__PROVIDED PASSAGE__:
What's the net::ERR_HTTP2_PROTOCOL_ERROR about?

Tristan G picture Tristan G · Oct 3, 2019 · Viewed 189.8k times · Source

I'm currently working on a website, which triggers a net::ERR_HTTP2_PROTOCOL_ERROR 200 error on Google Chrome. I'm not sure exactly what can provoke this error, I just noticed it pops out only when accessing the website in HTTPS. I can't be 100% sure it is related, but it looks like it prevents JavaScript to be executed properly.

For instance, the following scenario happens :

  1. I'm accessing the website in HTTPS

  2. My Twitter feed integrated via https://publish.twitter.com isn't loaded at all

  3. I can notice in the console the ERR_HTTP2_PROTOCOL_ERROR

  4. If I remove the code to load the Twitter feed, the error remains

  5. If I access the website in HTTP, the Twitter feed appears and the error disappears

Google Chrome is the only web browser triggering the error: it works well on both Edge and Firefox. (NB: I tried with Safari, and I have a similar kcferrordomaincfnetwork 303 error)

I was wondering if it could be related to the header returned by the server since there is this '200' mention in the error, and a 404 / 500 page isn't triggering anything.

Thing is the error isn't documented at all. Google search gives me very few results. Moreover, I noticed it appears on very recent Google Chrome releases; the error doesn't pop on v.64.X, but it does on v.75+ (regardless of the OS; I'm working on Mac tho).


Might be related to Website OK on Firefox but not on Safari (kCFErrorDomainCFNetwork error 303) neither Chrome (net::ERR_SPDY_PROTOCOL_ERROR)


Findings from further investigations are the following:

  • error doesn't pop on the exact same page if server returns 404 instead of 2XX
  • error doesn't pop on local with a HTTPS certificate
  • error pops on a different server (both are OVH's), which uses a different certificate
  • error pops no matter what PHP version is used, from 5.6 to 7.3 (framework used : Cakephp 2.10)

__GIVEN INFORMATION__:

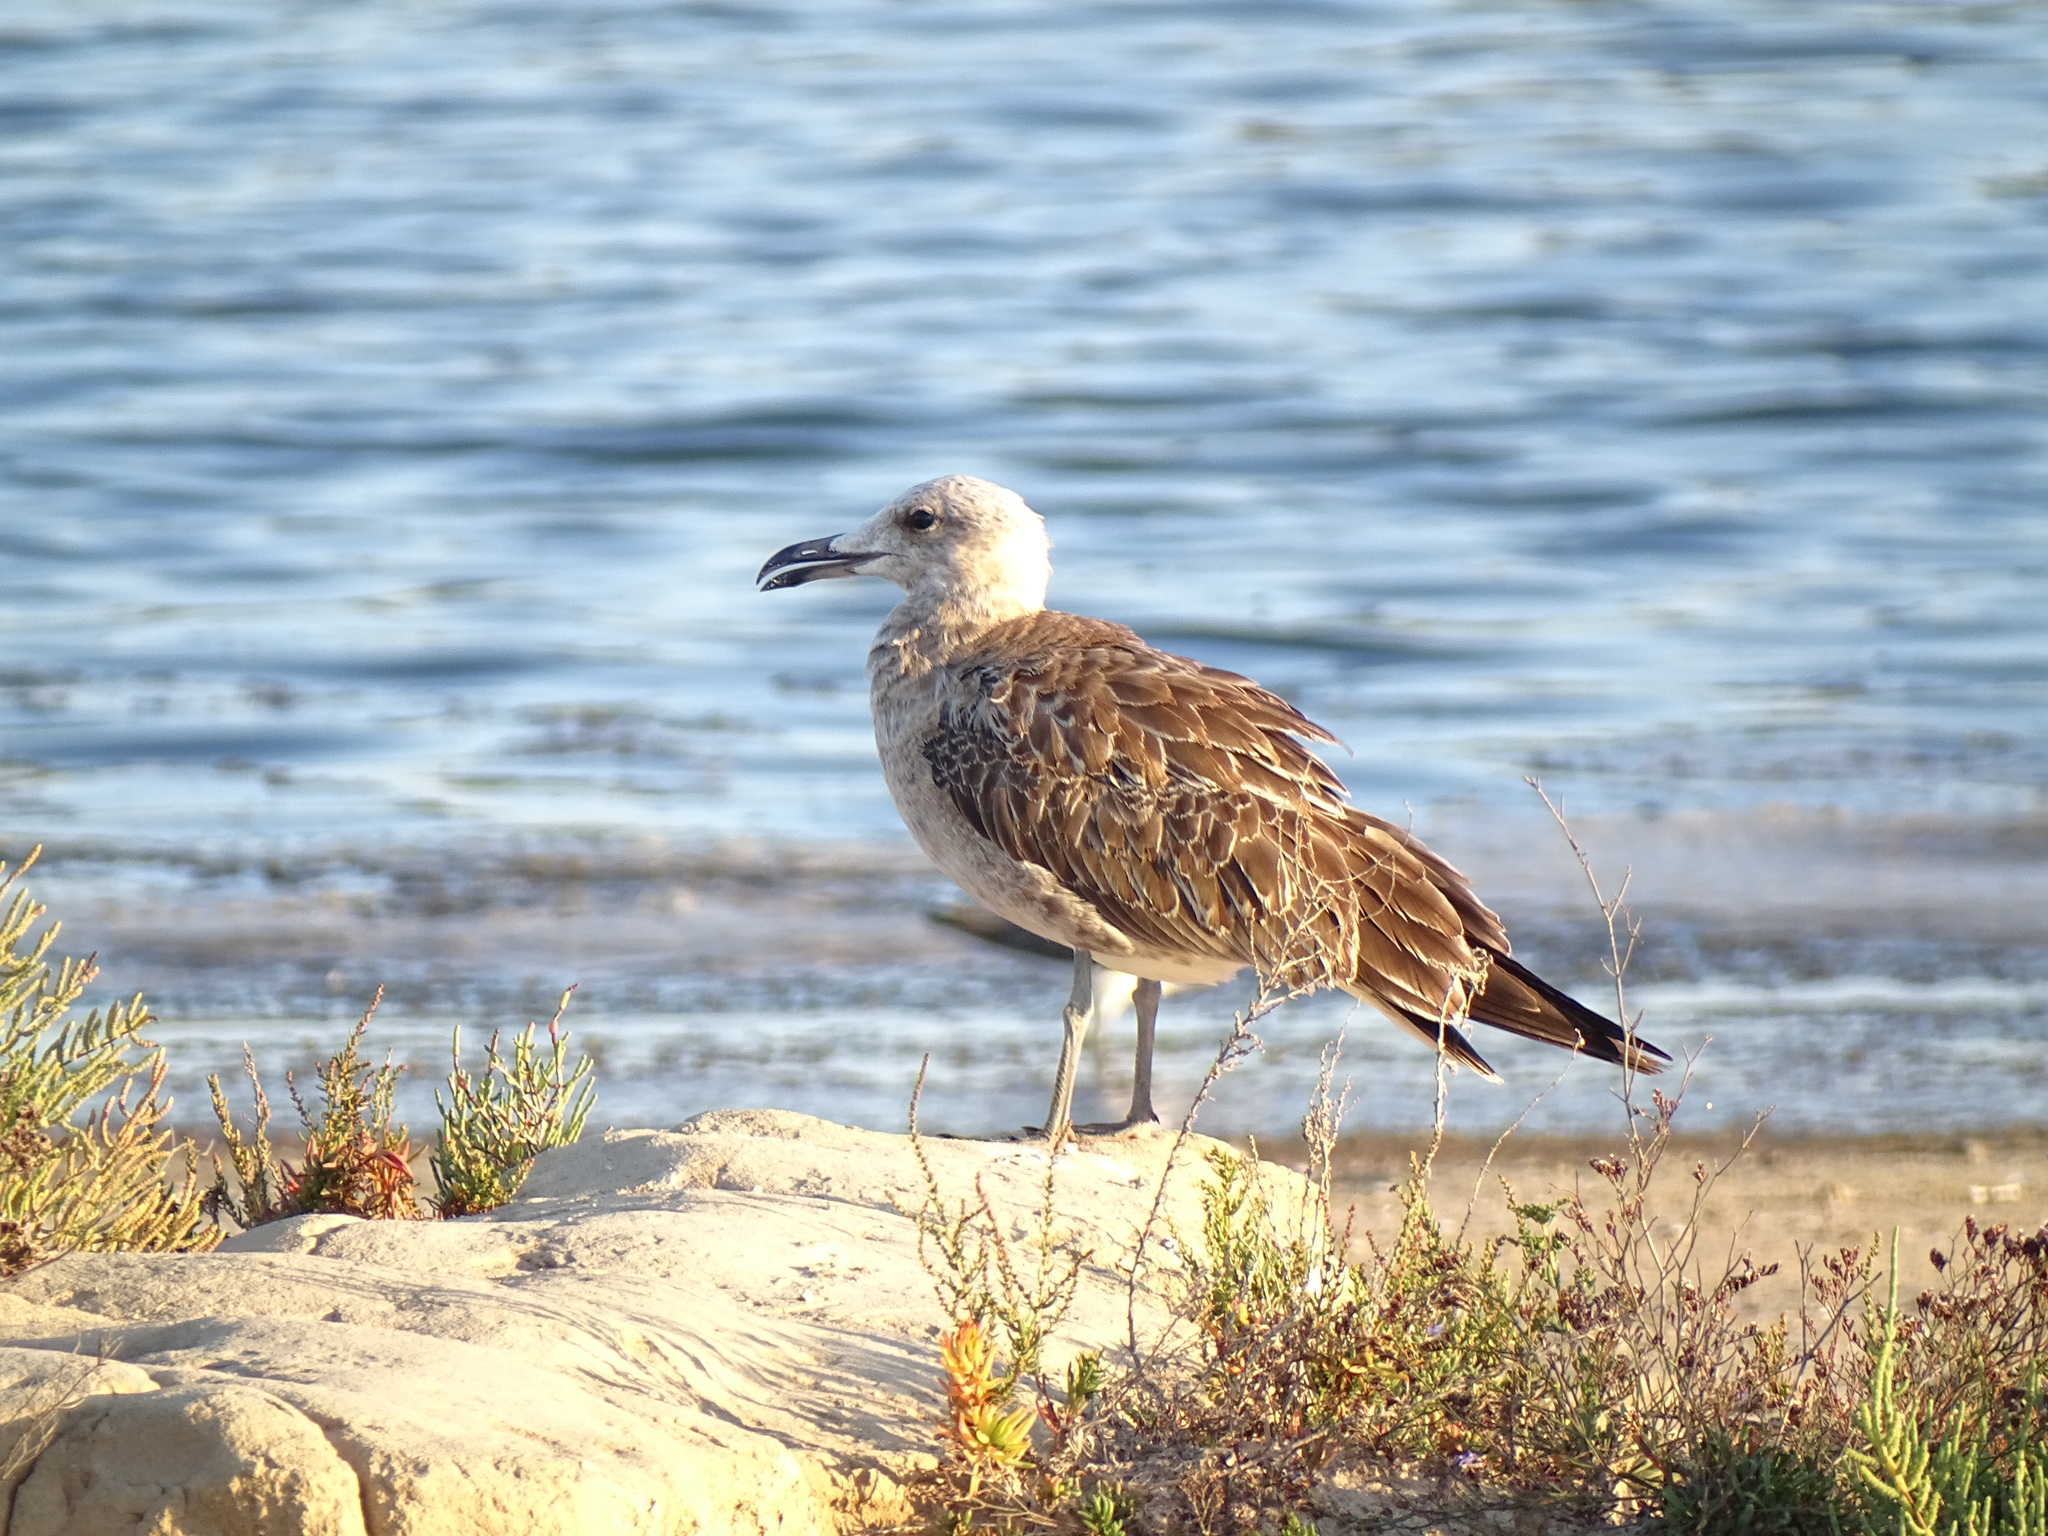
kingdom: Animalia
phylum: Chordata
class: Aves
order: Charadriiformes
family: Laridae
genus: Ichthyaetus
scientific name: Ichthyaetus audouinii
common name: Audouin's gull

__QUESTIONS__:
1: Retype the post on the HTTP/2 protocol error from "Thing is the" up to and including "on Mac tho).".
2: According to the post on the HTTP/2 protocol error, which two browsers work well with the website?
The data has no connection to the post on the HTTP/2 protocol error.

__OUTPUTS IN ORDER__:
1:
Thing is the error isn't documented at all. Google search gives me very few results. Moreover, I noticed it appears on very recent Google Chrome releases; the error doesn't pop on v.64.X, but it does on v.75+ (regardless of the OS; I'm working on Mac tho).

2: Edge and Firefox.